S2, determining the total length L of the to-be-cast storehouse surface according to the boundary point coordinates of the to-be-cast storehouse surface_cAccording to the length range B of the pouring cabin surface of each cable crane in the preset time T and the total length L of the cabin surface to be poured_cDetermining the required number k of the cable machines, dividing the to-be-poured storehouse surface into a plurality of areas according to the required number k of the cable machines and the length range B of the corresponding cable machine pouring storehouse surface, and determining the center line position C corresponding to the length range of the corresponding cable machine pouring storehouse surface_j；

The calculation formula of the required cable crane number k is as follows:

optionally, the to-be-cast storehouse surface includes a plurality of, and there is an overlap storehouse surface in a plurality of to-be-cast storehouse surfaces, total length L of to-be-cast storehouse surface_cThe determination method comprises the following steps:

determining a minimum ordinate y from the coordinates of the boundary points of a plurality of surfaces of the storage space to be cast_minAnd the maximum ordinate y_maxAccording to said minimum ordinate y_minAnd the maximum ordinate y_maxCalculating the total length L of the surface of the storehouse to be poured_cThe calculation formula is as follows:

L_c＝y_max-y_min。

wherein, the center line position C corresponding to the length range of the casting cabin surface of the jth cable crane_jThe calculation formula of (a) is as follows:

wherein j is 1, 2, 3, … …, k.

S3, according to the length n of the main tower of the cable crane and the endpoint coordinates [ (0,0), (0, R) of the track of the main tower of the cable crane]And determining the movable length range L of each cable crane by the minimum safety distance M of the adjacent cable cranes_i；

If the total number of the cable cranes is K, the movable length range L of the ith cable crane_iThe calculation formula of (a) is as follows:

wherein i is 1, 2, 3, … …, K.

S4, according to the central line position C_jAnd the range of the movable length L of each cable crane_iAnd determining a cable machine allocation scheme, and performing cable machine allocation according to the cable machine allocation scheme.

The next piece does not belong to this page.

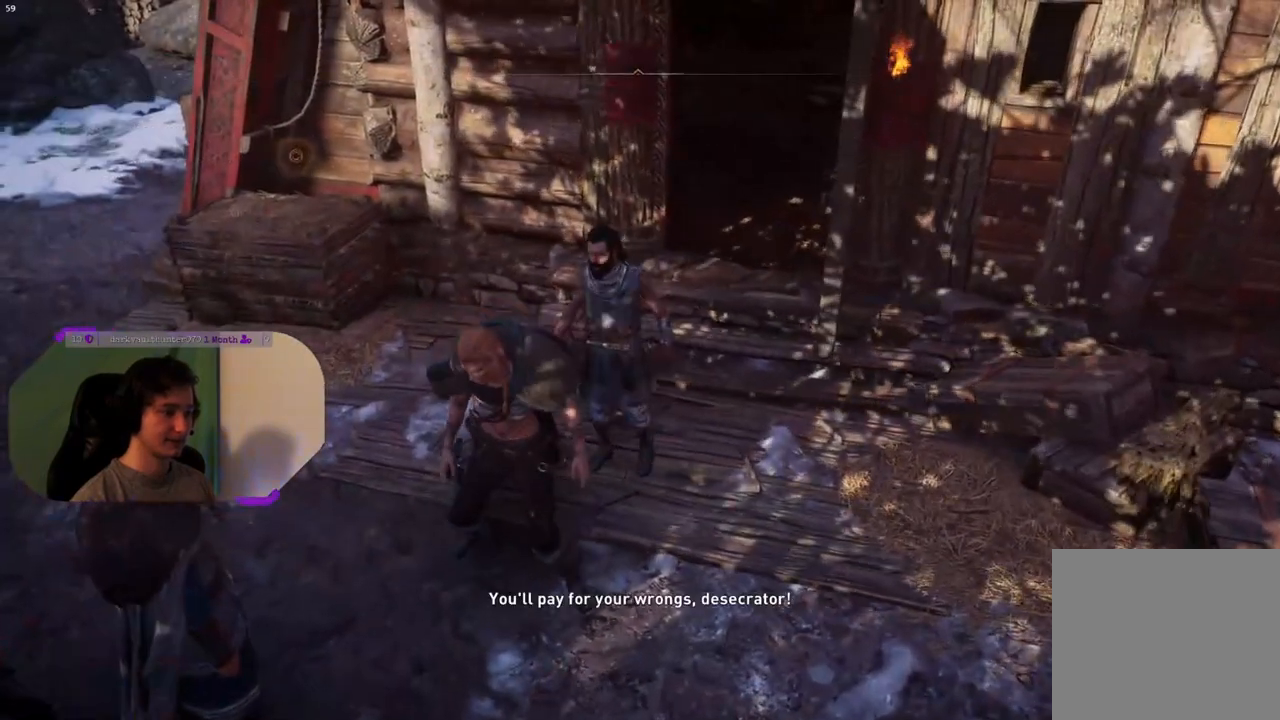
{"buttons": [], "left_stick": "center", "right_stick": "center", "events": []}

The method for determining the cable crane deployment scheme comprises the following steps:

sequentially determining the center line position C corresponding to the length range of the castable bin surface of the 1 st cable crane₁The center line position C corresponding to the length range of the cable machine pouring bin surface_jAnd in the movable length range of the cable crane, the axial line position of the movable length range of each cable crane is adjusted to the corresponding central line position.

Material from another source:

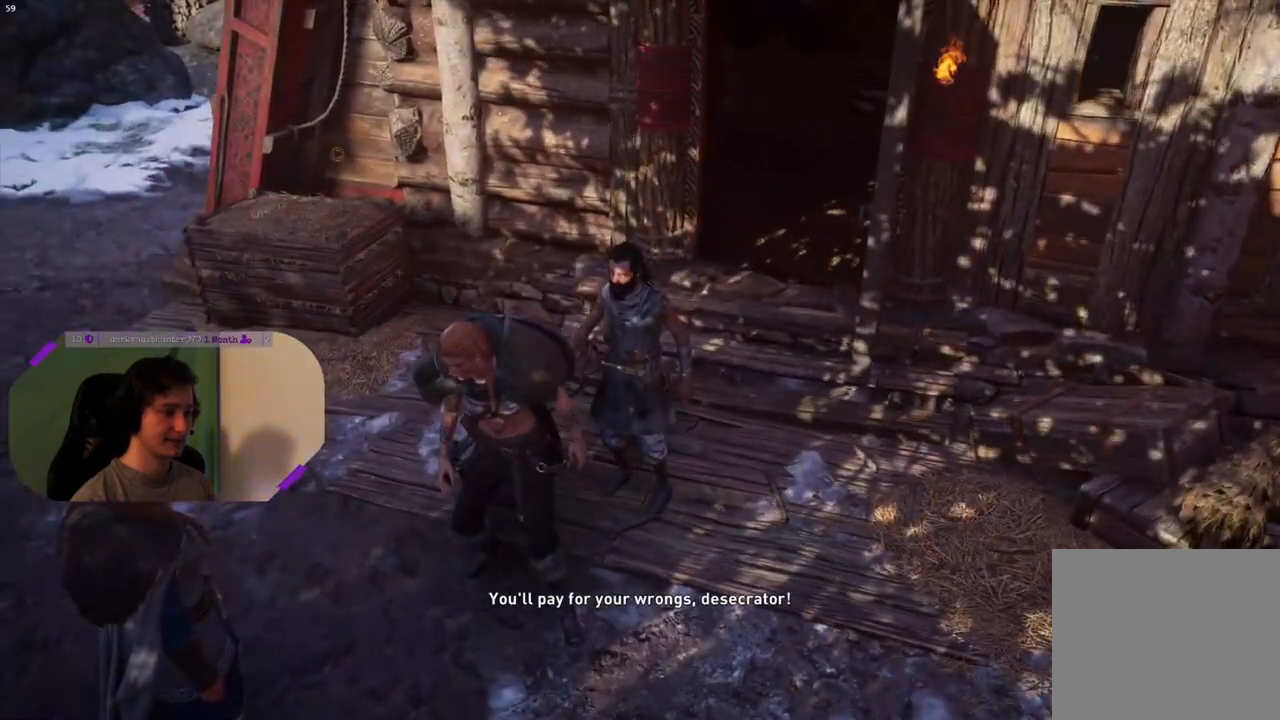
{"buttons": [], "left_stick": "center", "right_stick": "center", "events": []}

Specifically, C is sequentially judged_jWhether it belongs to L_iForm C_jAnd L_iThe matching matrix of (2).

The following illustrates the method for determining the cable deployment scenario:

if C₁∈L₁Then C will be₁Is assigned to L₁As L₁The position of the cable crane control range axis is judged C₂Whether it belongs to L₂If C is₂∈L₂Then C will be₂Is assigned to L₂As L₂Controlling the axial line position of the range of cable crane until k cable crane controlsAnd completing the assignment of the position of the axis of the manufacturing range to form a first cable machine deployment scheme.

If it is

But C is₁∈L₂Then C will be₁Is assigned to L₂As L₂The position of the cable crane control range axis is judged C₂Whether it belongs to L₃If C is₂∈L₃Then C will be₂Is assigned to L₃As L₃And (4) the axis positions of the cable machine control range until the assignment of the axis positions of the k cable machine control range is completed, so as to form a second cable machine allocation scheme.

If it is

And is

But C is₁∈L₃Then C will be₁Is assigned to L₃As L₃The position of the cable crane control range axis is judged C₂Whether it belongs to L₄If C is₂∈L₄Then C will be₂Is assigned to L₄As L₄And (4) the axis positions of the cable machine control range until the assignment of the axis positions of the k cable machine control range is completed, so as to form a third cable machine allocation scheme.

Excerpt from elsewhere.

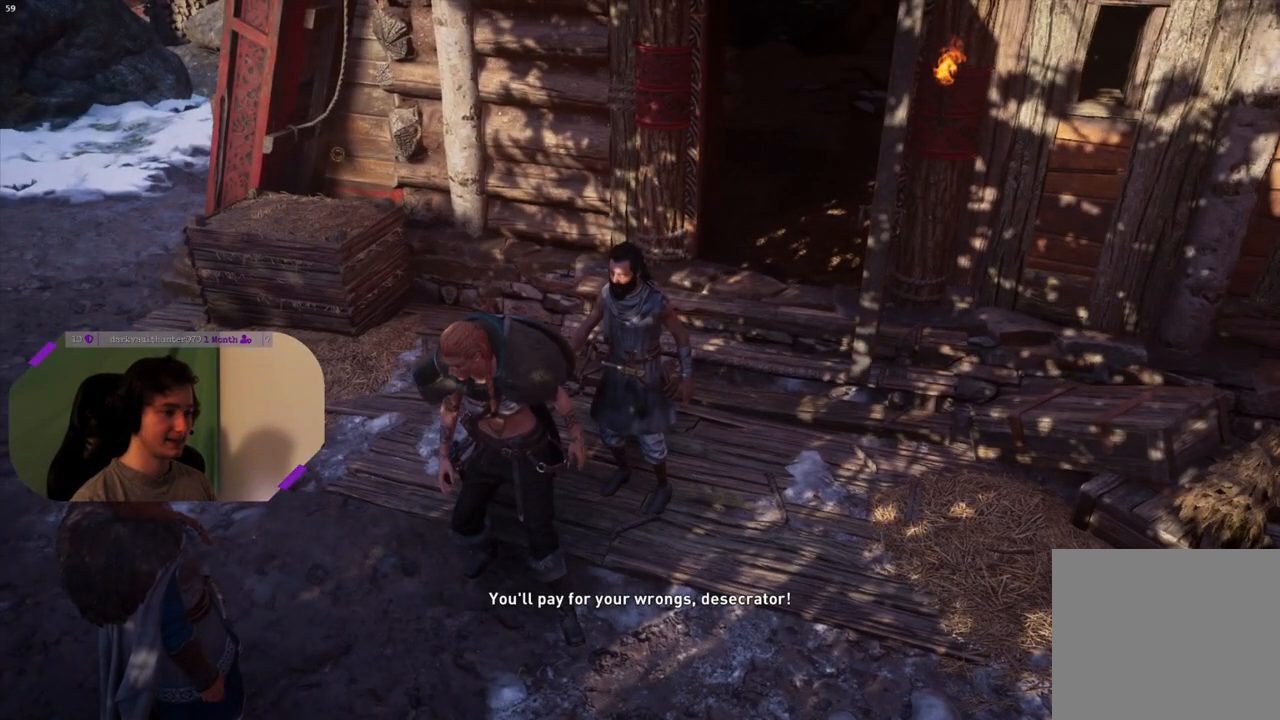
{"buttons": [], "left_stick": "center", "right_stick": "center", "events": []}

And the analogy is that: if it is

(u≥1，J≤j)，C_J∈L_u+1(u + 1. ltoreq. k), then C is added_JIs assigned to L_u+1As L_u+1The cable crane controls the position of the range axis; then, judging C_J+1Whether it belongs to L_u+2(J + 1. ltoreq. J, u + 2. ltoreq. k), if C_J+1Whether it belongs to L_u+2Then C will be_J+1Is assigned to L_u+2As L_u+2And (4) the axis positions of the cable machine control range until the assignment of the axis positions of the k cable machine control range is completed, and a J-th cable machine allocation scheme is formed. After being assigned with value, a certain cable machine is locked and cannot be assigned with the valueThat is, it cannot be adjusted to other regions.

The final cable deployment plan is selected from the J deployment plans.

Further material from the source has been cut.